#### Work instructions:
From the records below, output exactly the lines running from the line containing "coffee cup: none [296,879,449,976]" through the line containing "house plant: none", and no others.

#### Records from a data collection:
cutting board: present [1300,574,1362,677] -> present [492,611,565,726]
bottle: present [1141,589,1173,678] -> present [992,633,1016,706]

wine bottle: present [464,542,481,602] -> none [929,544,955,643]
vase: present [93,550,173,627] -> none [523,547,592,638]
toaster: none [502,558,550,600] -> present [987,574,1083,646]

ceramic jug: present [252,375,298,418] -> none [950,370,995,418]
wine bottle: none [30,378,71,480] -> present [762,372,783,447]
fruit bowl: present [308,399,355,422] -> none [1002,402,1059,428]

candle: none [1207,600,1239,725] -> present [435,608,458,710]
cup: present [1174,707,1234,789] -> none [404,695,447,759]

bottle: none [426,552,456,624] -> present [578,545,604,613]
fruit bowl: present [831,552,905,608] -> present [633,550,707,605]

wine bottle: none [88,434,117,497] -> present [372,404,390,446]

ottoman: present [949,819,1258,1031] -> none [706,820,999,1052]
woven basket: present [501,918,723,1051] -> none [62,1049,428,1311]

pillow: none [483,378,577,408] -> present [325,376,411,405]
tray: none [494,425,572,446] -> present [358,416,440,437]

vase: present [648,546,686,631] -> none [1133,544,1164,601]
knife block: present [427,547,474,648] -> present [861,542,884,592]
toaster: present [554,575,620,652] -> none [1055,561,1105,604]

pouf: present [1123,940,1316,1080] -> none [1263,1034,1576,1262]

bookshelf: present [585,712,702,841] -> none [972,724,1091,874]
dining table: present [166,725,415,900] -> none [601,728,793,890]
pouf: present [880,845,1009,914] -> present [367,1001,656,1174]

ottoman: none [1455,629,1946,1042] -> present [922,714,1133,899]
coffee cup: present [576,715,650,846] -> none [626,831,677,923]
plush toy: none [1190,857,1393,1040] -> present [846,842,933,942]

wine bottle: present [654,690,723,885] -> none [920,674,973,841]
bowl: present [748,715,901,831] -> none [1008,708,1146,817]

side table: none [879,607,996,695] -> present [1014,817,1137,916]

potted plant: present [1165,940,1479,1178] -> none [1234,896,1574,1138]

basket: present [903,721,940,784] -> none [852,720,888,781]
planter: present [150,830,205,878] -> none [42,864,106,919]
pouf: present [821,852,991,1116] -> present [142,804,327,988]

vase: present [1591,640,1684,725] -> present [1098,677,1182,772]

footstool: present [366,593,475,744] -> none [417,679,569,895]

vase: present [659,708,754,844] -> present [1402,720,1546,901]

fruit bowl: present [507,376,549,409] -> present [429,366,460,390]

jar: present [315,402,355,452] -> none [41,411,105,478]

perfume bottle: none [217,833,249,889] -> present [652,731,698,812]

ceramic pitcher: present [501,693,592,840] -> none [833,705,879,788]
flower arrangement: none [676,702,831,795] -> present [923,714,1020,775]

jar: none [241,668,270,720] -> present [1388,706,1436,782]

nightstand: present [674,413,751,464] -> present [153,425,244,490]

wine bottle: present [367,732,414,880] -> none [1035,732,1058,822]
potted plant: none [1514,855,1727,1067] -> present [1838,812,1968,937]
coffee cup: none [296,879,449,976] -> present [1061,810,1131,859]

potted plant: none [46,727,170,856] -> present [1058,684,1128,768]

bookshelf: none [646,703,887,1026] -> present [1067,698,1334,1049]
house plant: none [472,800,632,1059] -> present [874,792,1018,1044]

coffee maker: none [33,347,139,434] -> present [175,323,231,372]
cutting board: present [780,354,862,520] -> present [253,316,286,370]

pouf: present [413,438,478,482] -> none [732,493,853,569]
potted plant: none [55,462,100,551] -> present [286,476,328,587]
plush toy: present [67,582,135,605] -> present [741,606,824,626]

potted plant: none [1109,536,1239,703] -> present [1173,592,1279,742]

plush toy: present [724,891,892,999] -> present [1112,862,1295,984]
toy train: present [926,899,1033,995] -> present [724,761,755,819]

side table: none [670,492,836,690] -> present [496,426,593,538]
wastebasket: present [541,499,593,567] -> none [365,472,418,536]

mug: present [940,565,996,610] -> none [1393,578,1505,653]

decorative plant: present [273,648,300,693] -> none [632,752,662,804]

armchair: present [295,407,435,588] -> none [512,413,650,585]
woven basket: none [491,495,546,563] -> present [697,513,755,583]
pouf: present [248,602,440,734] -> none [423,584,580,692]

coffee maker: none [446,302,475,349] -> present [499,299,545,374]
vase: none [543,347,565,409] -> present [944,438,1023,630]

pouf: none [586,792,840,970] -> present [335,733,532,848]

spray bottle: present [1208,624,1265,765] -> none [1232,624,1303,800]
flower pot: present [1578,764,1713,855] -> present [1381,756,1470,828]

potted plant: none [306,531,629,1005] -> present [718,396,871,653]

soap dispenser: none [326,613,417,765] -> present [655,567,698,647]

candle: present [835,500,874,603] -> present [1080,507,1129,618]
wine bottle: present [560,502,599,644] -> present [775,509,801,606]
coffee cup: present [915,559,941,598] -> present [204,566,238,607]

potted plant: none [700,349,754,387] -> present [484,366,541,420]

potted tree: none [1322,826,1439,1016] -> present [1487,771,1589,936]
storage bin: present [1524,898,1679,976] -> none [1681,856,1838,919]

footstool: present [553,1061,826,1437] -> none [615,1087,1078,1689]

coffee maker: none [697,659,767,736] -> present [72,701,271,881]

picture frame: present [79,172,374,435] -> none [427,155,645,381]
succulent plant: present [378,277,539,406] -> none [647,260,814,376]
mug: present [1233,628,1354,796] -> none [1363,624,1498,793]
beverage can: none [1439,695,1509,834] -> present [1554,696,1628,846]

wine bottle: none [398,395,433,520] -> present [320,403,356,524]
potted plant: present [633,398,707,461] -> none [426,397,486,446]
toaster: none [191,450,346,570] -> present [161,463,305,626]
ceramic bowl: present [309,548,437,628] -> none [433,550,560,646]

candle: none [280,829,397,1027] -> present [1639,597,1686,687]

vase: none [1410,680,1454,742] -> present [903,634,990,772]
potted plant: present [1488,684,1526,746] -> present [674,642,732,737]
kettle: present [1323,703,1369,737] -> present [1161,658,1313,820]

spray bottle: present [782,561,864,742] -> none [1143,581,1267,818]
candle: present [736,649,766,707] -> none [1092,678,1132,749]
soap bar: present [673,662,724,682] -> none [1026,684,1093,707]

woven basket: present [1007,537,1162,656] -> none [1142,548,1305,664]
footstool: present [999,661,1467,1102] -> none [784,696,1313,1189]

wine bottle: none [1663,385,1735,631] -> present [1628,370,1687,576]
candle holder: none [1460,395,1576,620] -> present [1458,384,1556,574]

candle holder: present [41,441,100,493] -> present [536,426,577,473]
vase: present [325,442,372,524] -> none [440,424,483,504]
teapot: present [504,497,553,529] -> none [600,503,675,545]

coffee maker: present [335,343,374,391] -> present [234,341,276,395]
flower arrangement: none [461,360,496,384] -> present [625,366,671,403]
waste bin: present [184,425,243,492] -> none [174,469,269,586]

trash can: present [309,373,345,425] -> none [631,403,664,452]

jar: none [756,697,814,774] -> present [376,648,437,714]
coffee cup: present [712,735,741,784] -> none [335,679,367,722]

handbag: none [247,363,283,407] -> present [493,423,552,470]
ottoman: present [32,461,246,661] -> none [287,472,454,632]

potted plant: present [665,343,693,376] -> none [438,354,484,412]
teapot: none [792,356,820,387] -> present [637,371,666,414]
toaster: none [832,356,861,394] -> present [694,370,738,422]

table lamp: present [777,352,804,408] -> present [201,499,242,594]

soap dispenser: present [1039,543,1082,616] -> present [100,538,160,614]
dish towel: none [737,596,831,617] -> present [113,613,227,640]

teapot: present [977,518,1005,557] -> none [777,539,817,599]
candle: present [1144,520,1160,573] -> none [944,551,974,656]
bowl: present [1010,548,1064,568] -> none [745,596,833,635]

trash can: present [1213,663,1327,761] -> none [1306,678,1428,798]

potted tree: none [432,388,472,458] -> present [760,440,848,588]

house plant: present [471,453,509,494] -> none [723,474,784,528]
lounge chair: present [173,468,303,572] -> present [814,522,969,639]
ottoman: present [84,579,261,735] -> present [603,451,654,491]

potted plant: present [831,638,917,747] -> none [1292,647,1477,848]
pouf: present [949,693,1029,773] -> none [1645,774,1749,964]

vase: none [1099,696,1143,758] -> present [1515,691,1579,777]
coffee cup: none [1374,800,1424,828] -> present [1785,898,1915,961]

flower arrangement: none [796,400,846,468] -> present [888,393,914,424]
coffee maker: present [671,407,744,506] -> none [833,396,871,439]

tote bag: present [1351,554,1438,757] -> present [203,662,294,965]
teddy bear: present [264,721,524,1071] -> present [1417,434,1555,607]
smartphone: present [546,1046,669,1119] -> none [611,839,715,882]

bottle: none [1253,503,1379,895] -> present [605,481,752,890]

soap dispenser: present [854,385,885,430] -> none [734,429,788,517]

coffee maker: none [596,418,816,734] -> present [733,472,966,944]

#### Output for this task:
coffee cup: none [296,879,449,976] -> present [1061,810,1131,859]

potted plant: none [46,727,170,856] -> present [1058,684,1128,768]

bookshelf: none [646,703,887,1026] -> present [1067,698,1334,1049]
house plant: none [472,800,632,1059] -> present [874,792,1018,1044]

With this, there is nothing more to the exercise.